------ EXCERTO SELECIONADO

Ditou o
calendário deste ano que a crónica de hoje saísse entre o Dia Mundial do Livro
e o 25 de Abril. Não sei o que é viver sem ambos e acho estranho que passados
44 anos ainda haja quem diga que não tem acesso, apesar de uma irreprimível
vontade, nem a um nem a outra. Ter acesso não quer dizer ser obrigado a,
significa escolher do que nos colocam à disposição. Ora isso dá muito mais
trabalho e exige de um cidadão, quanto mais não seja perante si próprio e a sua
consciência, responsabilidade. Aquela que não evita o erro, mas diminui o seu
risco e, porque elas acontecem, nos justifica os porquês do que se fez e não
deu certo. Permite-se a correcção da rota, com ou sem ajuda. Como num Livro que
se pode ler de enfiada, ou em diagonal, ou intermitentemente, ou
recorrentemente, ou aleatoriamente. Como numa Democracia, em que se pode
reclamar com quem podemos escolher para nos gerir os destinos colectivos e
depois dizer-lhes que não, que não os elegeremos outra vez. Se num Livro a emoção
pode justificar, sem perigo de maior, as mudanças de rumo, já na vida em
sociedade, a Política portanto, é da atenção que depende justificarem-se os
usos que fazemos da Liberdade que Abril nos trouxe. E como é doce e quase
justificável a tentação de andarmos todos distraídos. E abusarmos das palavras
que nos oferecem, ao desbarato como restos de colecção.

------------

→ **ENUNCIADO**:
Indique se cada afirmação concorda com a crónica, respondendo sim ou não e citando as palavras da crónica que o decidem: (a) a crónica foi publicada entre o Dia Mundial do Livro e o 25 de Abril; (b) ter acesso significa ser obrigado a algo; (c) a responsabilidade mencionada evita o erro. Os registos provêm de uma fonte distinta.

------ DADOS FORNECIDOS

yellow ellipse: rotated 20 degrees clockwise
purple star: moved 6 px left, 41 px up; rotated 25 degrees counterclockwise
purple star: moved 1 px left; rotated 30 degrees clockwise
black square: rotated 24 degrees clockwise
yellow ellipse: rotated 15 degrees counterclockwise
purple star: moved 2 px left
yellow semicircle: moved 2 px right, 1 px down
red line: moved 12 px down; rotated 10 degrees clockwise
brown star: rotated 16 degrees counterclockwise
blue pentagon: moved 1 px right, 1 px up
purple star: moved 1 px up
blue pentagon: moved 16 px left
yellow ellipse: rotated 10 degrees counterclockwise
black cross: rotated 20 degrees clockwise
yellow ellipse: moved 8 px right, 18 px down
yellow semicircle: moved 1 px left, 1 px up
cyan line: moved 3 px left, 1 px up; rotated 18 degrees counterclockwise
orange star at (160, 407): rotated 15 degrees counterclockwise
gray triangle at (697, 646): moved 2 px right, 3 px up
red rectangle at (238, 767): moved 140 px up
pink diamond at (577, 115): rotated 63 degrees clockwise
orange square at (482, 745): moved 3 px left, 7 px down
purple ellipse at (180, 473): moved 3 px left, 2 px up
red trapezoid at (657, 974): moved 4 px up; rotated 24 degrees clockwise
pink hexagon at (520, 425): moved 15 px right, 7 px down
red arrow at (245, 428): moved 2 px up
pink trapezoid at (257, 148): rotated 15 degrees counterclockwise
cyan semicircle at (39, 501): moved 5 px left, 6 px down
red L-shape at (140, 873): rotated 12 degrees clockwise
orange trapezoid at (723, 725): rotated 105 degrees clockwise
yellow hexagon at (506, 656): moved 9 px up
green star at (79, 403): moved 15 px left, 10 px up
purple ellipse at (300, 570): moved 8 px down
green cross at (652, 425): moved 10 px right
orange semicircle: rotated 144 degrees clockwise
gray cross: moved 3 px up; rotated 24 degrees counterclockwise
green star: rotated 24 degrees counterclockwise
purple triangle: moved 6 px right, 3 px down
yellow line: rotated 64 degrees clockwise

------------

→ **RESOLUÇÃO DO EXERCÍCIO**:
(a) Sim: «que a crónica de hoje saísse entre o Dia Mundial do Livro e o 25 de Abril».
(b) Não: «Ter acesso não quer dizer ser obrigado a, significa escolher do que nos colocam à disposição».
(c) Não: «Aquela que não evita o erro, mas diminui o seu risco».